Records from a collection:
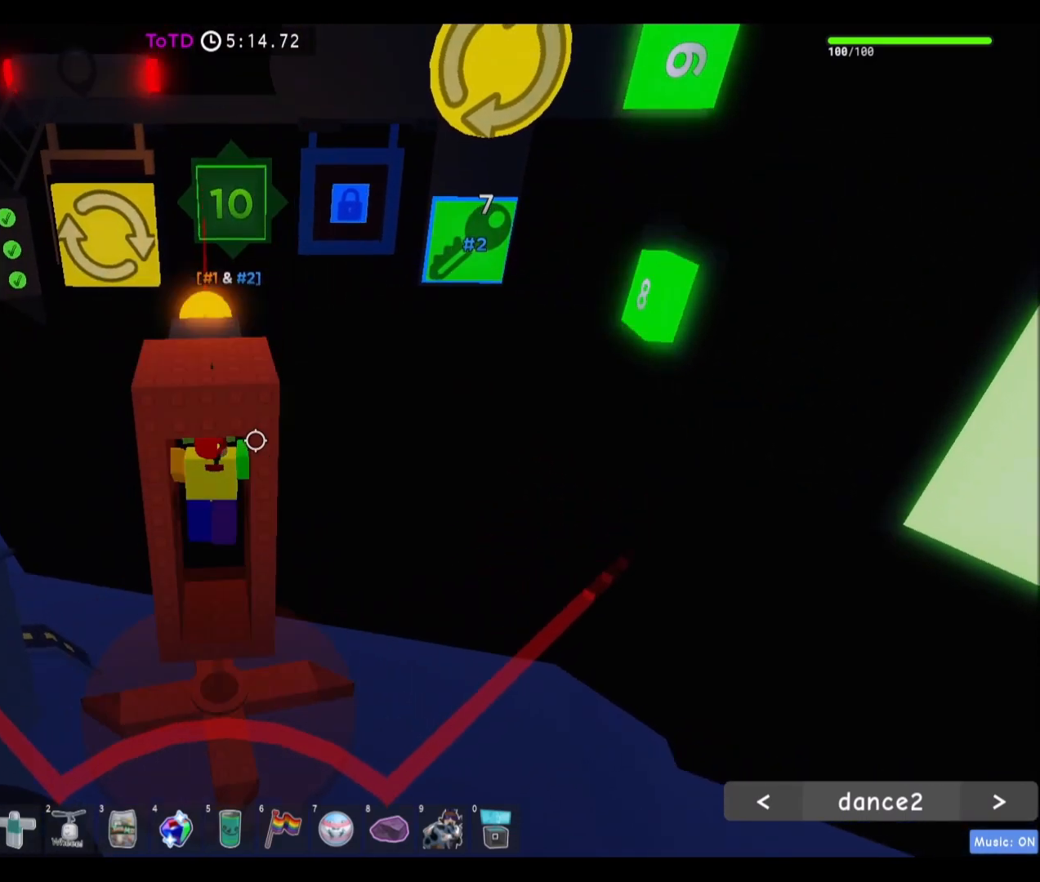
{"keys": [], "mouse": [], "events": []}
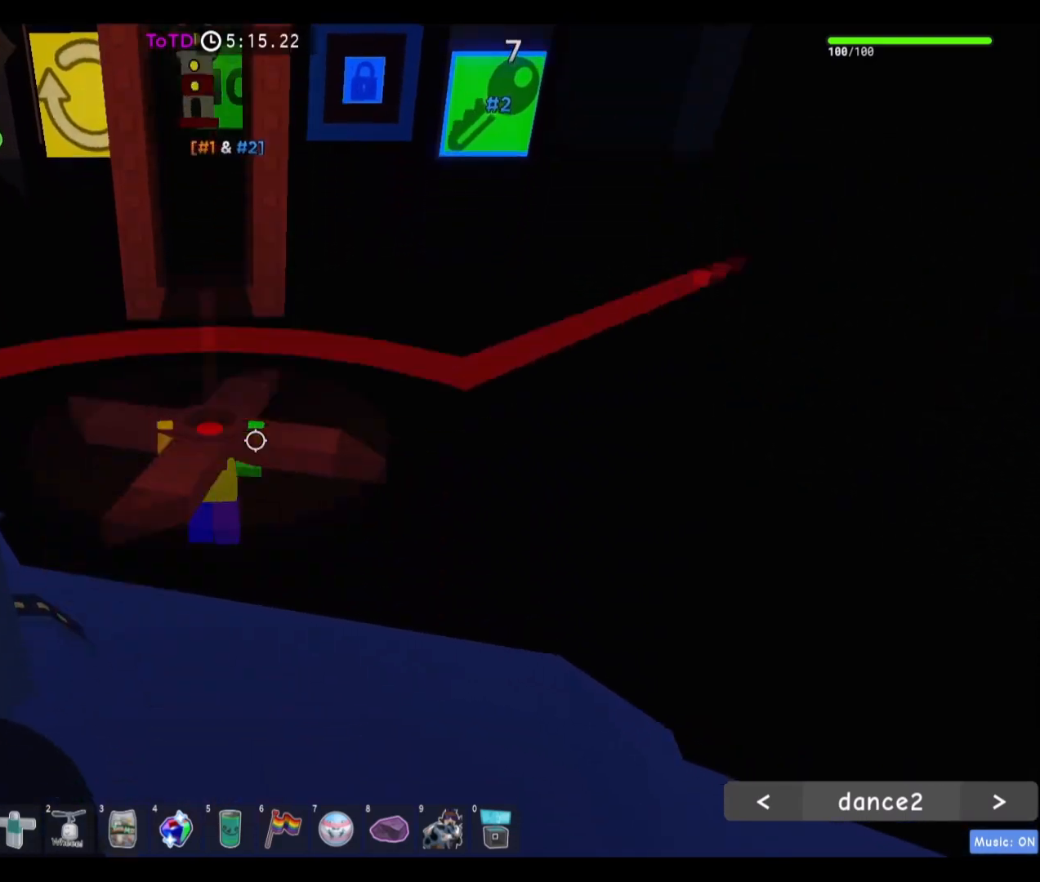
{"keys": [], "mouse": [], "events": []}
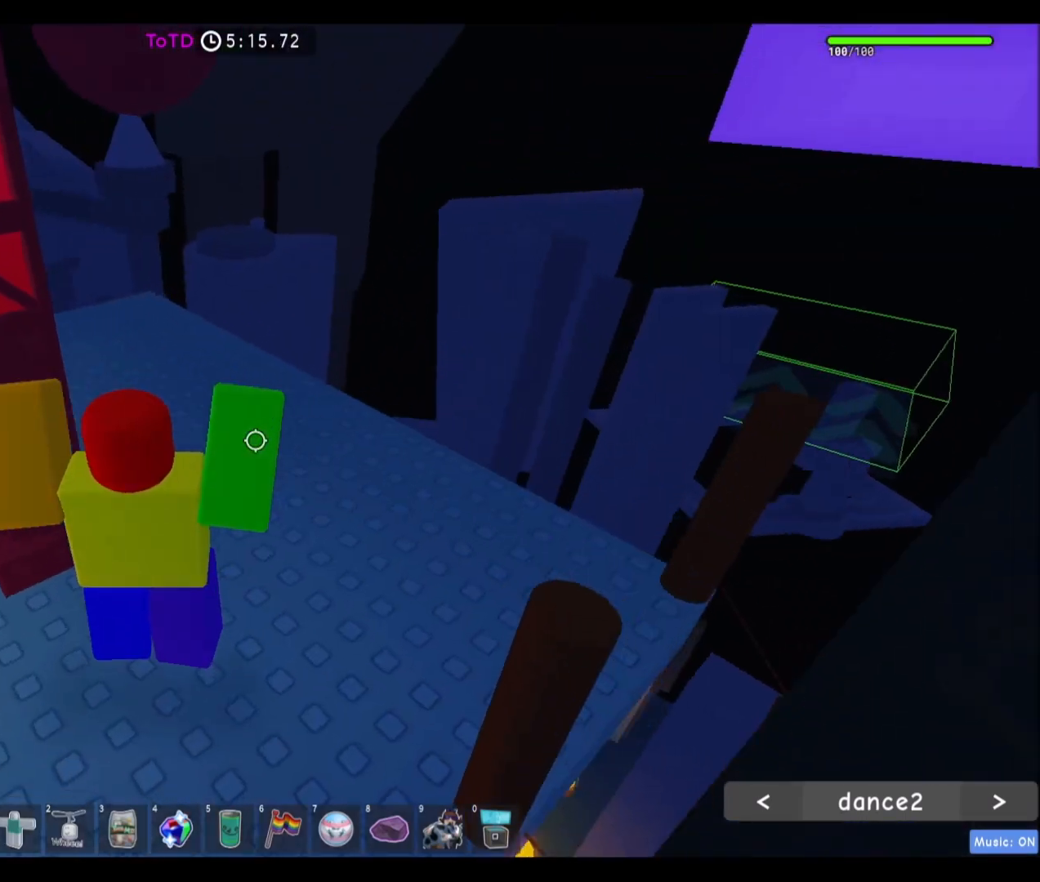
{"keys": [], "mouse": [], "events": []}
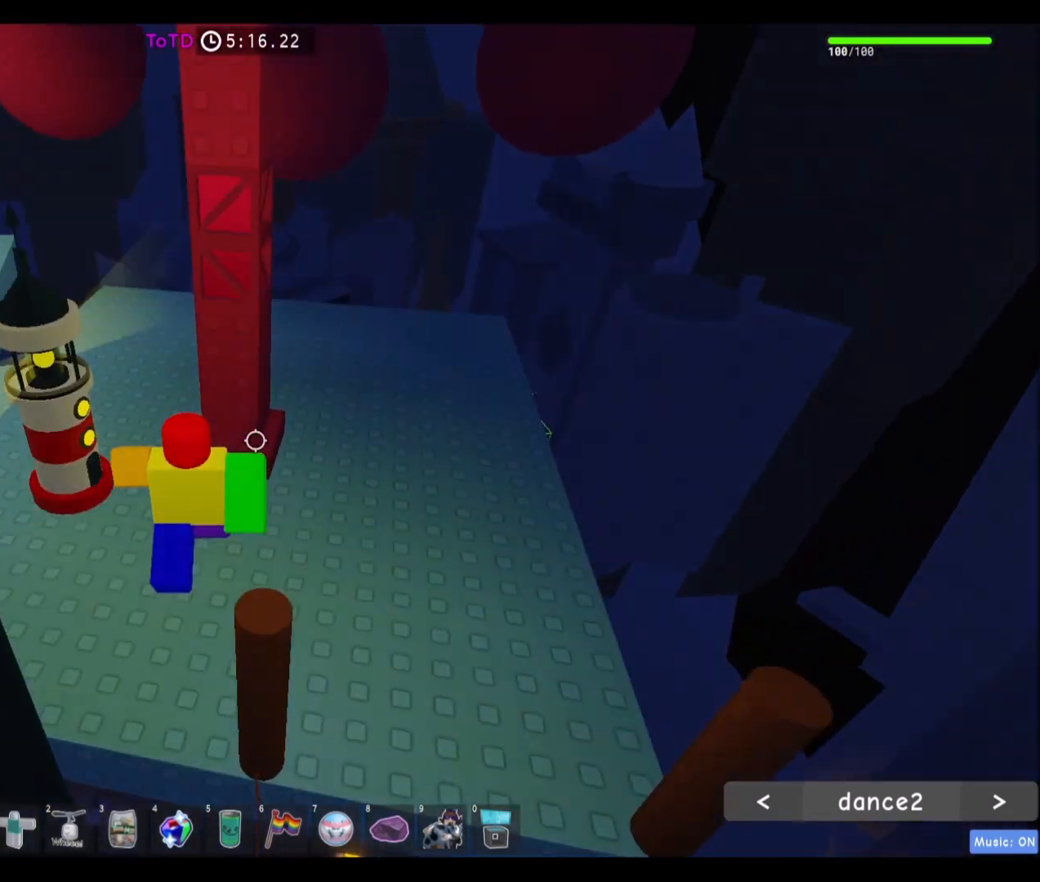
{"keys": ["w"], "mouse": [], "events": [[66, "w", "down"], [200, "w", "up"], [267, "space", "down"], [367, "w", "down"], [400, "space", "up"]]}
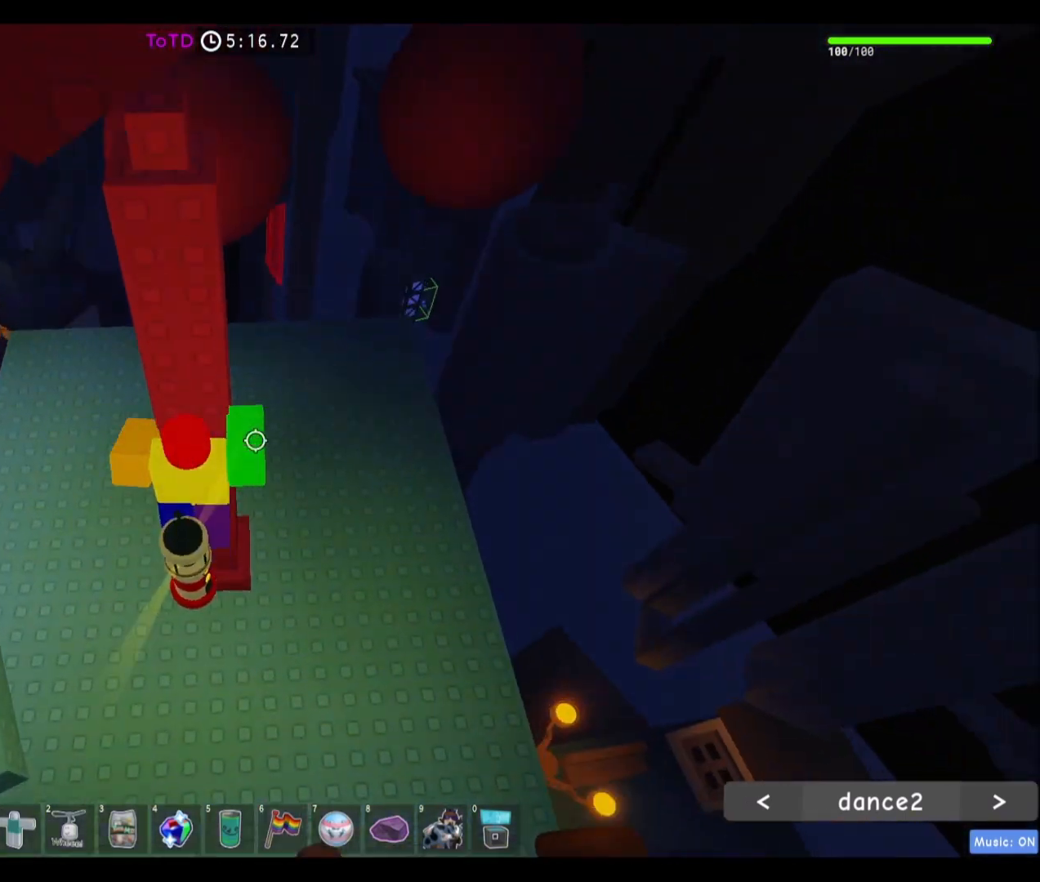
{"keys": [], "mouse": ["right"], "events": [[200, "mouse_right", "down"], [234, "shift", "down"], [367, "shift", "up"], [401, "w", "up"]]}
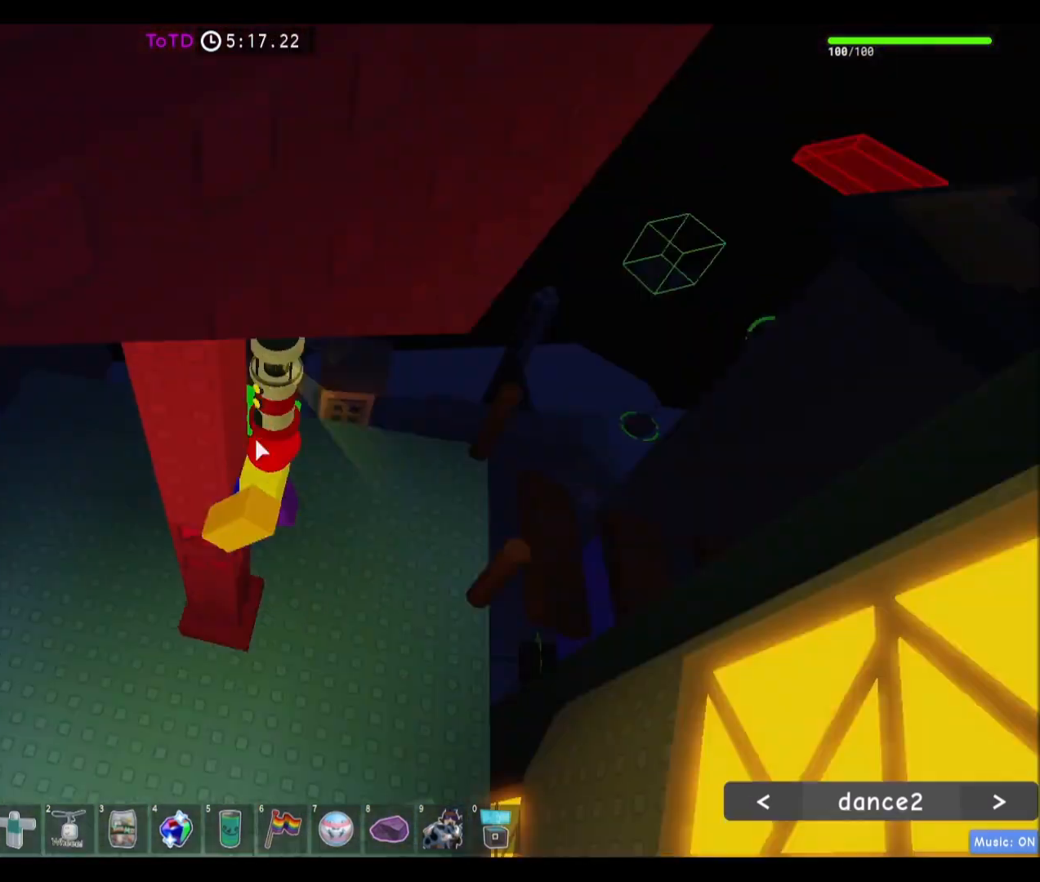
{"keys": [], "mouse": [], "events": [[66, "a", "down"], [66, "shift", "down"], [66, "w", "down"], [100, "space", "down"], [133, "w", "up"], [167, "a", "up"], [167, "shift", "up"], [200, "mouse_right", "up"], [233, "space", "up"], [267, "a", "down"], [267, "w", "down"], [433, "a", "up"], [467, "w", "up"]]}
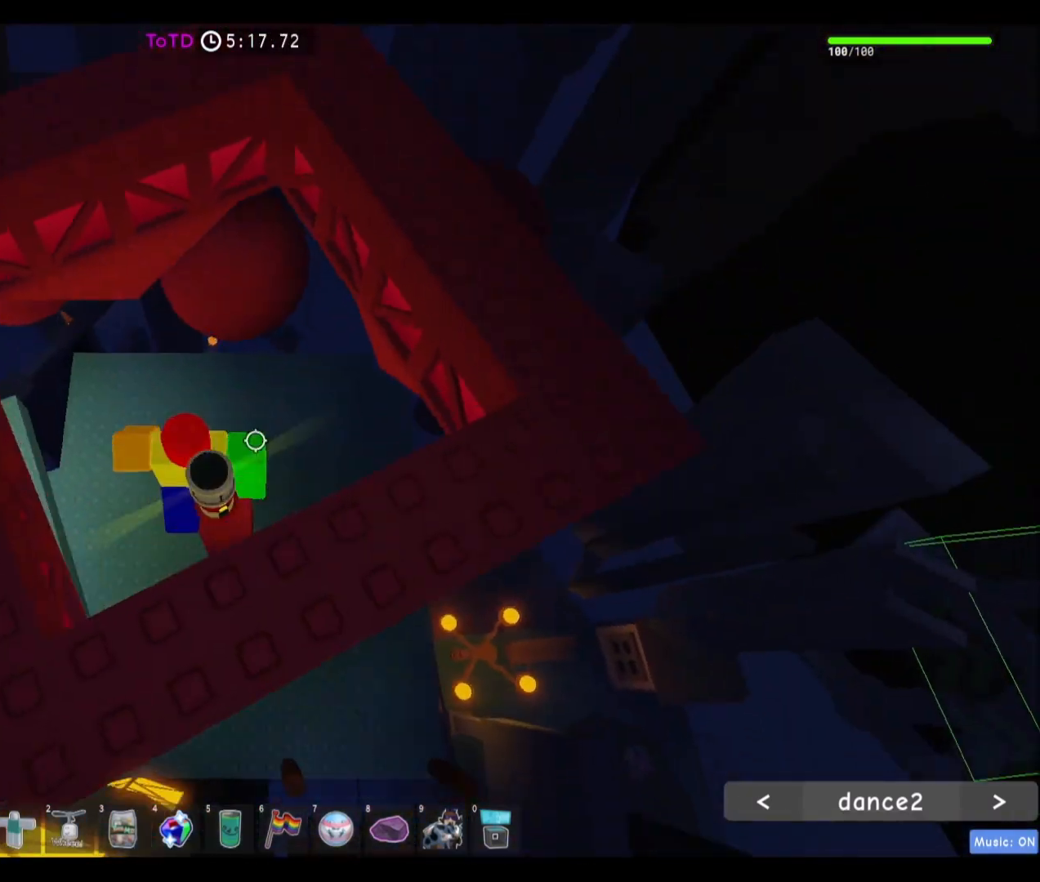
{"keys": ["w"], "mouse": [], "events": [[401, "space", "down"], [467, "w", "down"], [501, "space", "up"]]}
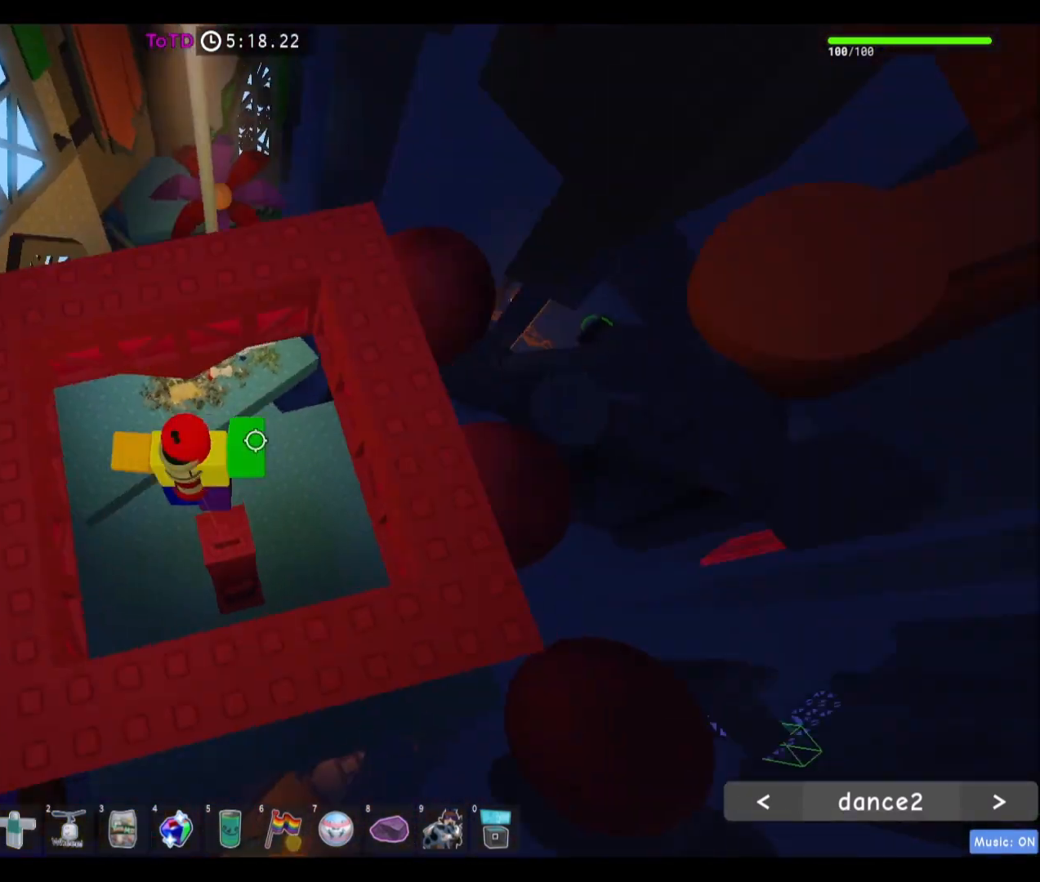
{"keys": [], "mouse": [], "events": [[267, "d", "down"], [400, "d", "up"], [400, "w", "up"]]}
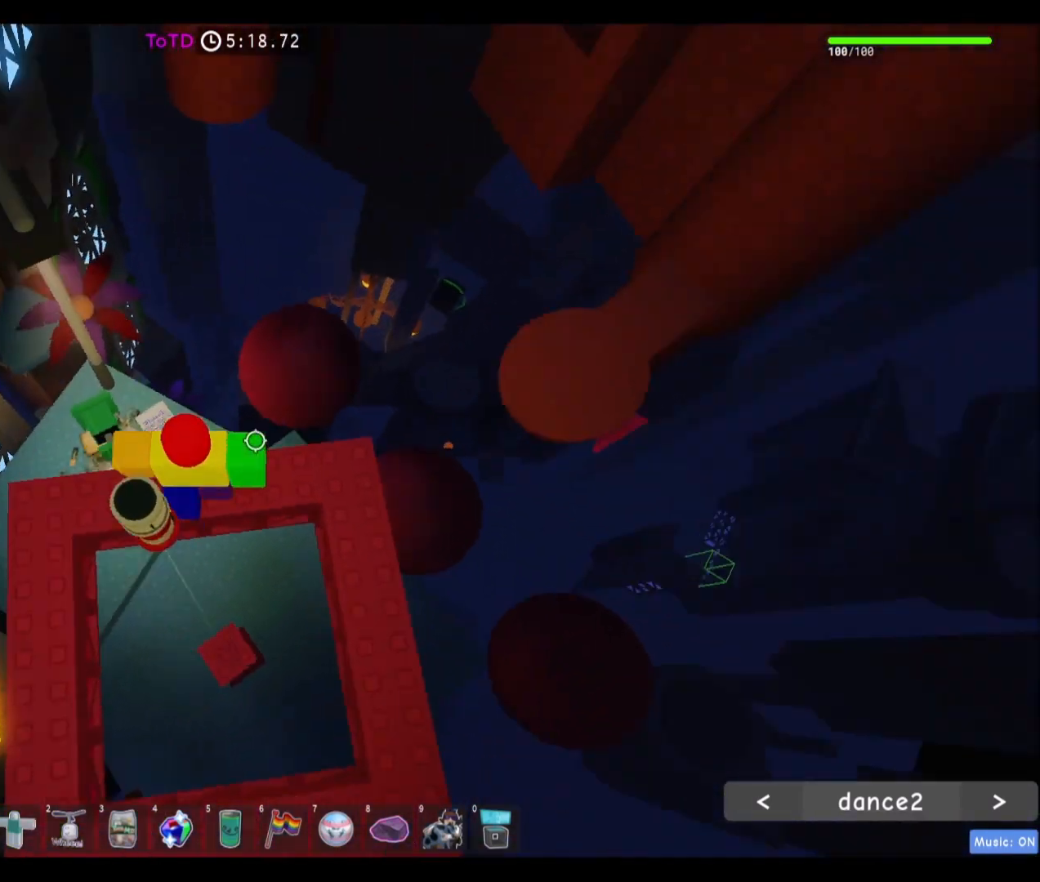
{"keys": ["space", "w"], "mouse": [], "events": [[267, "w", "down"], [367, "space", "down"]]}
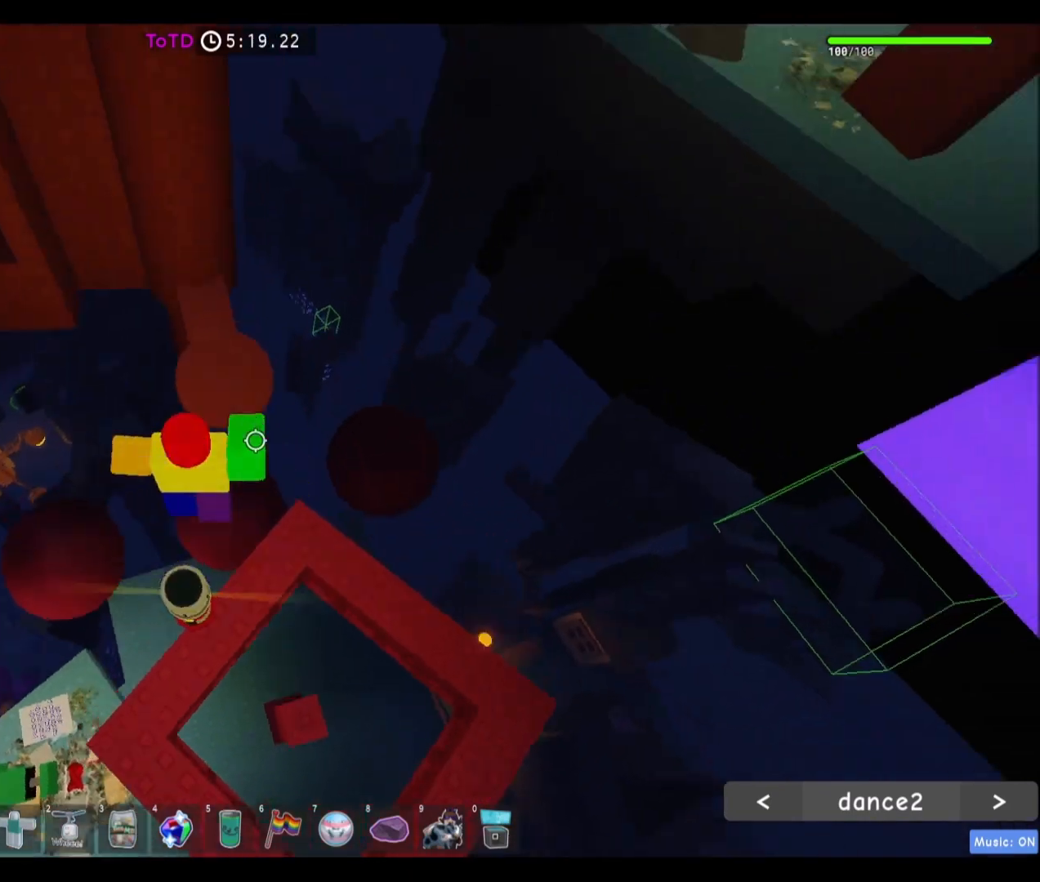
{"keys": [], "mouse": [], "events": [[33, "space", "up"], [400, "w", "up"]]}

What you will do: Would you return the entries verbatim, minus any images?

Task answer:
{"keys": [], "mouse": [], "events": []}
{"keys": [], "mouse": [], "events": []}
{"keys": [], "mouse": [], "events": []}
{"keys": ["w"], "mouse": [], "events": [[66, "w", "down"], [200, "w", "up"], [267, "space", "down"], [367, "w", "down"], [400, "space", "up"]]}
{"keys": [], "mouse": ["right"], "events": [[200, "mouse_right", "down"], [234, "shift", "down"], [367, "shift", "up"], [401, "w", "up"]]}
{"keys": [], "mouse": [], "events": [[66, "a", "down"], [66, "shift", "down"], [66, "w", "down"], [100, "space", "down"], [133, "w", "up"], [167, "a", "up"], [167, "shift", "up"], [200, "mouse_right", "up"], [233, "space", "up"], [267, "a", "down"], [267, "w", "down"], [433, "a", "up"], [467, "w", "up"]]}
{"keys": ["w"], "mouse": [], "events": [[401, "space", "down"], [467, "w", "down"], [501, "space", "up"]]}
{"keys": [], "mouse": [], "events": [[267, "d", "down"], [400, "d", "up"], [400, "w", "up"]]}
{"keys": ["space", "w"], "mouse": [], "events": [[267, "w", "down"], [367, "space", "down"]]}
{"keys": [], "mouse": [], "events": [[33, "space", "up"], [400, "w", "up"]]}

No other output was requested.